The Sargaĺk copula is somewhat complicated – it is both morphologically defective, in lacking several forms that most other verbs have (specifically, it exclusively has indicative and a basic irrealis form. It lacks imperatives, and any other modal distinctions are just omitted). It also is morphologically extended, in having several forms that few and even no other verbs have. Some of the forms do not historically speaking derive from verbs, but from pronouns and participles, but are nevertheless syntactically and morphologically verbs by now. Adjective Congruence Sargaĺk has some congruence on its adjectives.
sg -ti -da
pl -er -so The above table marks the agreement marker in nominative and accusative noun phrases. The following set of markers appear with the pegative:
sg -ta -na
pl -sa -sair Beyond this, the only "normal" congruence markers are -er, which appears for all animate oblique case-number combinations, and -i, which appears for all inanimate oblique case-number combinations. The case markers used on nouns do appear on adjectives at times as well - including a zero marker for feminine and masculine nominatives. This invariably happens when the adjective is the head of an NP, i.e. constructions analogous to English '(a|the) ADJ one'. This also serves to intensify the adjective, or to mark topicality of the NP or to attract attention to the adjective. This specifically may happen when demonstratives are involved. Congruence
There are two copulas: one for clearly binary qualities or memberships of sets, one for qualities with degrees to them. Whether a quality is considered binary or not is very culturally determined - gender is binary, as is being asleep or awake. Being a father is not binary, but being a mother is; being a male is binary, being female is not. This goes with both nouns and adjectives, so this is in a sense another two-way division of the noun/adjective space in addition to gender and animacy.
Colours are generally not binary, except eye colours. Darkness of hair is binary, but light hair colours are considered binary. Hunger vs. satedness is binary, illness is not binary. Deadness and liveness is binary. Etc.

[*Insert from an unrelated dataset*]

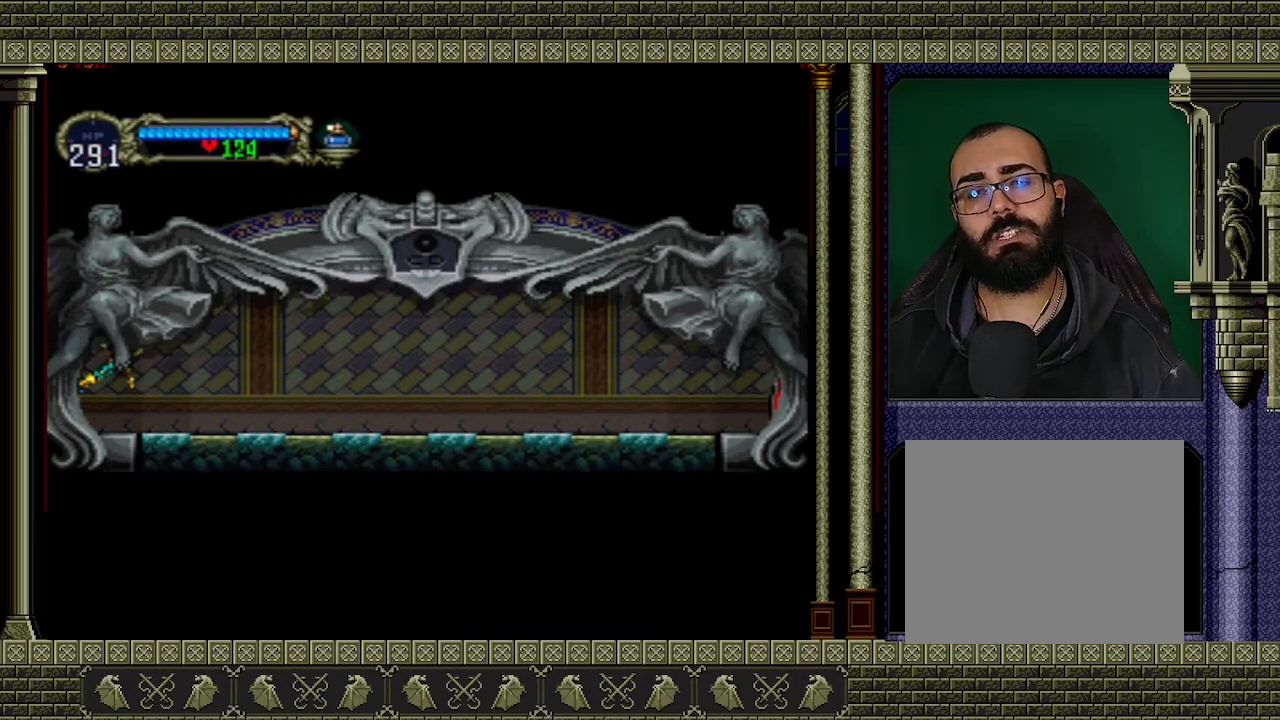
{"buttons": [], "left_stick": "right", "events": []}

(The order for the verb forms given below is 1 p., 2 p., 3 p. masc, 3p. fem, the upper row being singular, the lower plural)

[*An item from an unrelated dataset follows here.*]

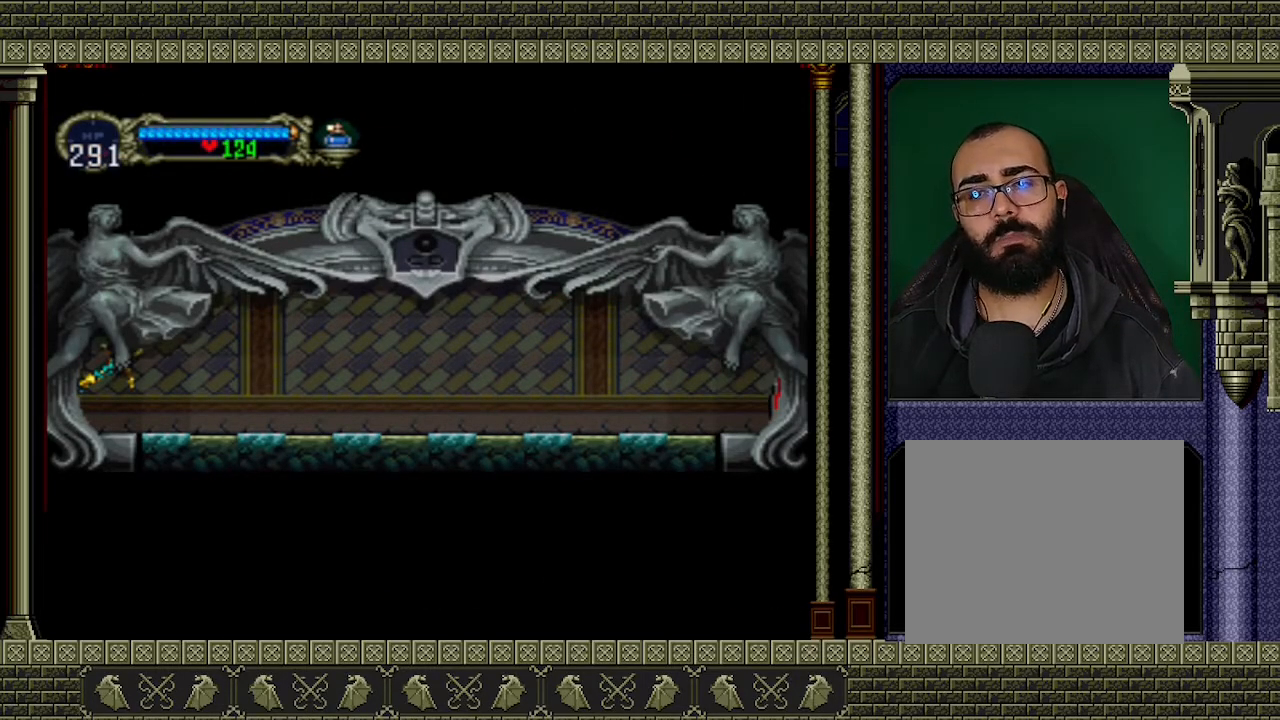
{"buttons": [], "left_stick": "right", "events": []}
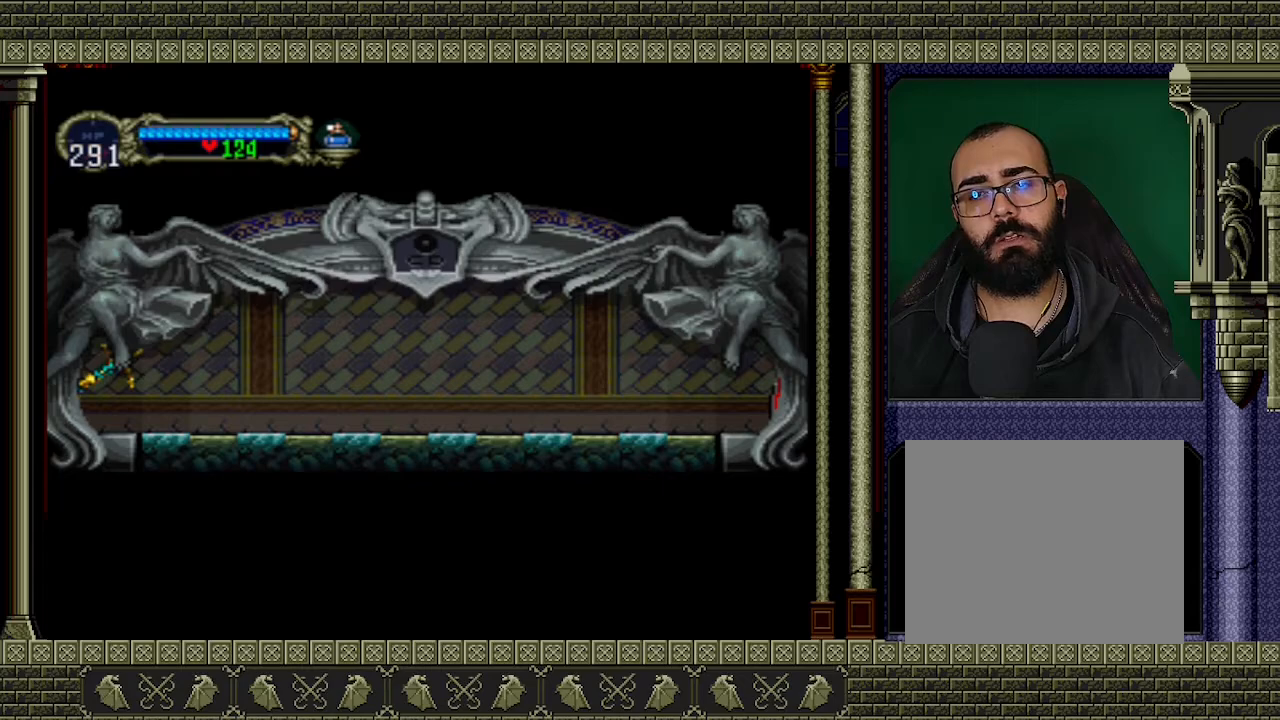
{"buttons": [], "left_stick": "right", "events": []}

The two verbs are as follows:binary:
k'iʒ | k'ip | k'ir | k'iva
k'iko | k'iyo | k'ivo | k'ivo
k'aʒa | k'apa | k'ara | k'ava
k'avi | k'aya | k'ava | k'ava
əvin | əvi | əvir | əvo
əko | əvyo | əvo | əvo
an | avi | avir | ava
aki | ava | ava | ava
The perfective-imperfective distinction in the past binary form is unique to the copula. The future is not fully unique, although its formation for the different verbs that have it is not very regular at all.

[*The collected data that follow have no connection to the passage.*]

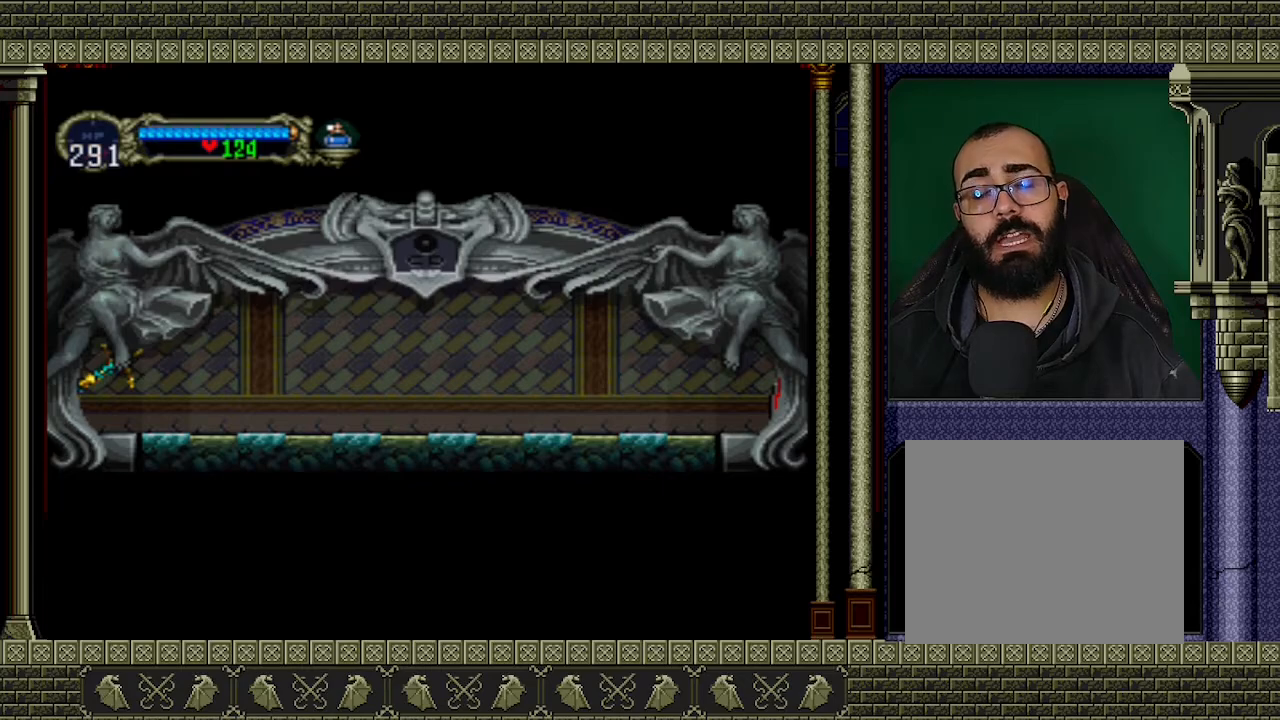
{"buttons": [], "left_stick": "right", "events": []}
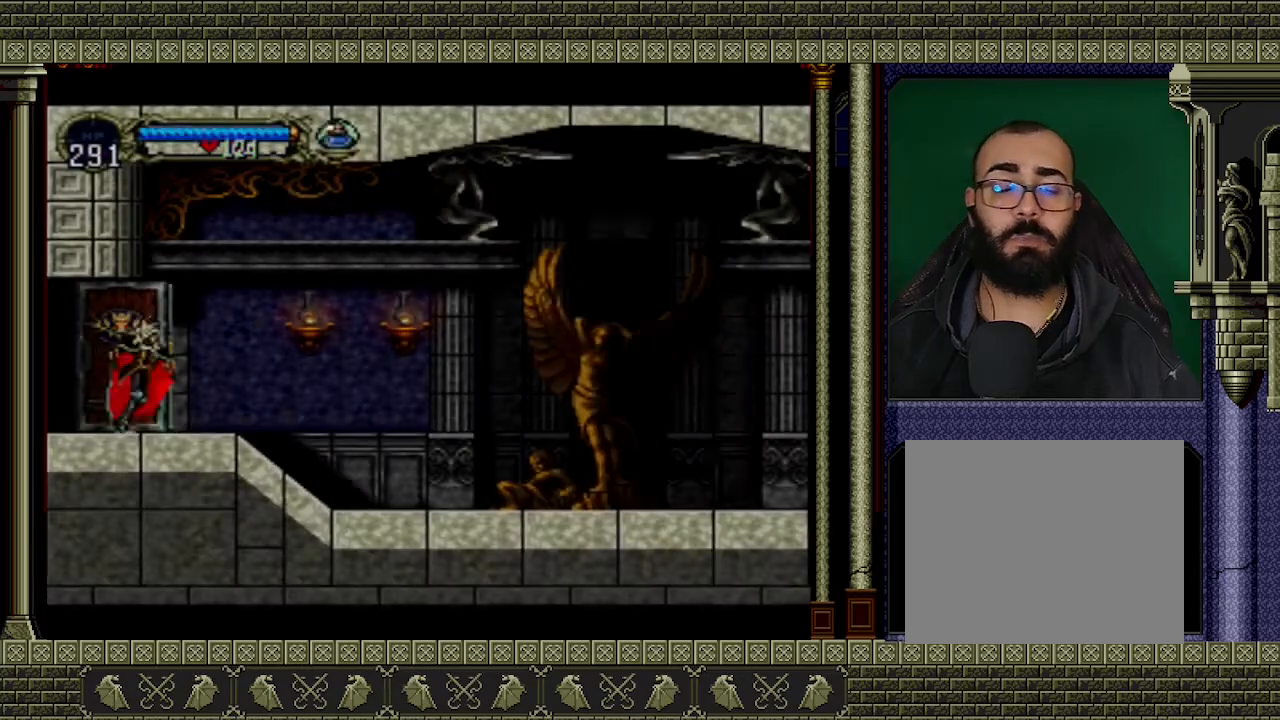
{"buttons": [], "left_stick": "right", "events": []}
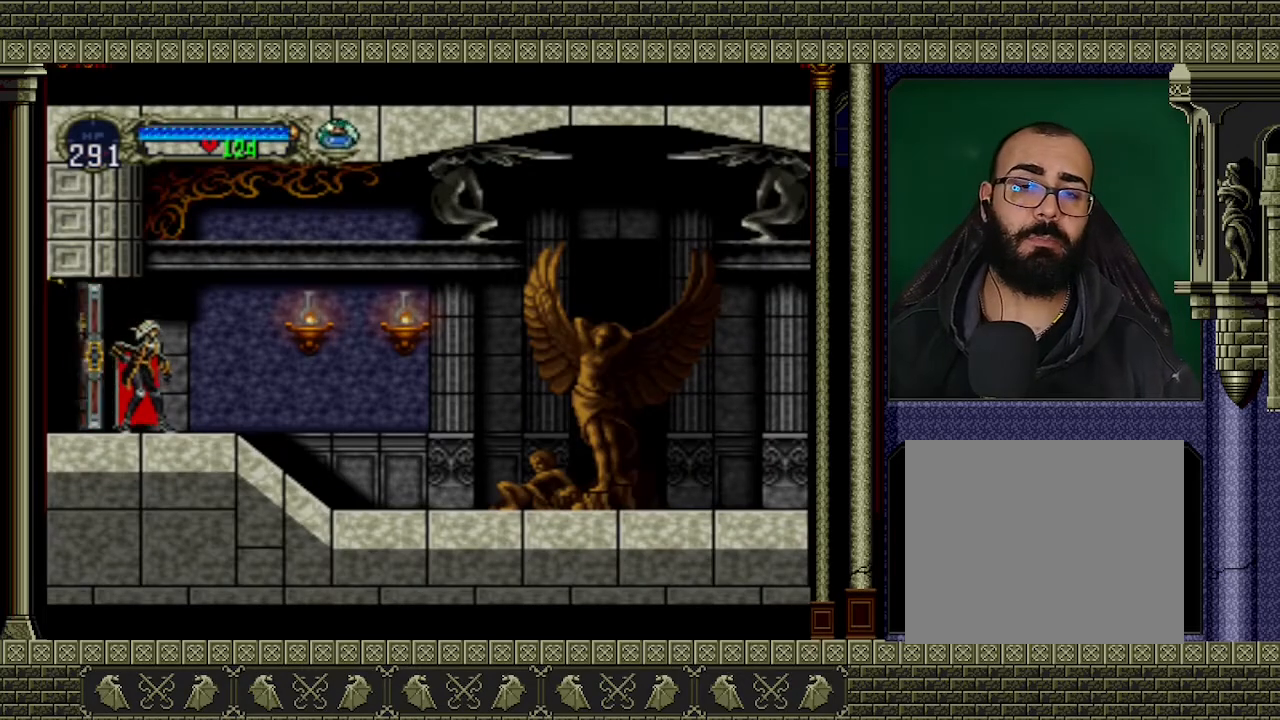
{"buttons": [], "left_stick": "right", "events": []}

(1pl has a thing where -i is an old inflection that appears in some verbs in the past tense.) A peculiar thing with the two copulas is that if the complement is a noun, and thus has intrinsic gender, the congruence marker for adjectives will appear as a suffix on the verb, giving forms such as k'iʒda, əviso, etc. With adjectives, there is no such congruence on the verb, but the adjective does show the gender-number congruence. These two verbs are the only verbs to show gender-number congruence with more than one constituent; we will later, however, find verbs that have congruence not with the subject, but with some other constituent – and for these, the congruence morphemes are the same as for the complement congruence here.
Causatives of the binary version imply a more perfective causation, whereas causatives of the non-binary imply increasing something's quality as something or other. For the causatives, the subject congruence is dropped altogether.